Immediately prior to the vote, city councilors received a thick packet of documents related to the sale. Notably missing from the information therein: an estimate of the value of the property, along with an estimate of BRA fees, both of which had been requested by councilors. No public notice was given, nor was information publicly distributed or put on the City of Boston’s website.
After the administration turned the property over to the BRA in the winter of 2015, Kressel wrote a letter to the city pointing out the legal process that should have been followed. The City Council, whose main function is to keep spending and revenue in check, must vote to approve a transfer of the property. So last summer the mayor sent a belated order to the body for approval.
At a hearing in June 2015, city officials testified that they lacked the capability to sell the property. From there, the quiet transfer continued. In August, a council subcommittee on economic development reviewed a Memorandum of Understanding (MOU) that essentially passes proprietorship to the BRA, giving the quasi-public agency the power to take any and all fees they want. When the sale process is over, the BRA will turn over whatever net proceeds are left to the city’s general fund, but residents shouldn’t be too hopeful; remarkably, at the August hearing, a BRA representative recommended against making an official property value estimate.
Over the next few months, through the November election, the chairman of the City Council economic development subcommittee met with the Walsh administration and BRA lawyers and revised the MOU. As a result, the BRA can do whatever it wants with the property, for as long as it wants, and extract whatever fees it deems necessary. Later, when that’s all done, the authority will kick whatever’s left to the city’s general fund. To make matters worse, the BRA, which is not in the building business, can act as the initial general contractor, with all its costs and management fees subtracted from the city’s net proceeds, and none of the contracts it awards nor the people it hires subject to procurement laws that the City of Boston would have to follow.

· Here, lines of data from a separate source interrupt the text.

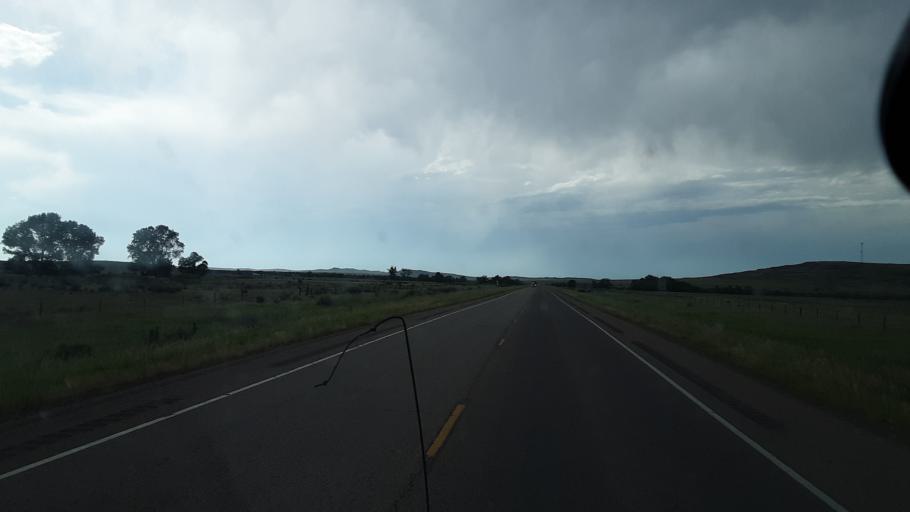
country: US
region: Wyoming
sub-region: Crook County
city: Sundance
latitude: 45.0425
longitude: -104.4410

Over a two-week period, I attempted to contact all the Boston city councilors who presided over this apparent subterfuge last year. I asked in writing:
- Who negotiated the deal?
- How much did the councilors think the parcel was worth?
- How much did the councilors think the BRA would charge in fees?
- When would the Citizens get the money into the General Fund
Nine councilors declined to respond. Only councilors Michelle Wu and Tito Jackson replied, with the former claiming ignorance about the backroom MOU negotiations and declining to offer her opinion on the Winthrop Garage property value, and Jackson saying he thinks the lot is worth between $30 and $70 million.
“I was not presented with enough information to vote in the affirmative,” said Jackson, who voted against the transfer. “There are several process and procedures questions I have. I want to make sure the citizens get the most value for the property.”
Mayor Walsh ran on a platform of reforming the BRA. Once elected, he even had an independent audit done which found extremely poor fiscal controls and record-keeping at the agency, among other issues. Nevertheless, in the case of the Winthrop Square Garage, the administration put the BRA in charge. The surrogate authority is now soliciting proposals for development on the parcel. There is reportedly interest from eight potential buyers.
Because the BRA is an independent agency, it is not subject to the same competitive bidding laws that the city would be made to follow. Instead, the BRA may sell or lease the land to whomever they choose, while extracting whatever fees they want in the process. The people of Boston will get whatever’s left. If anything’s left. According to no particular timetable.
Kevin McCrea, born in Boston, is a South End resident. A contractor and developer, he ran for Mayor of Boston in 2009.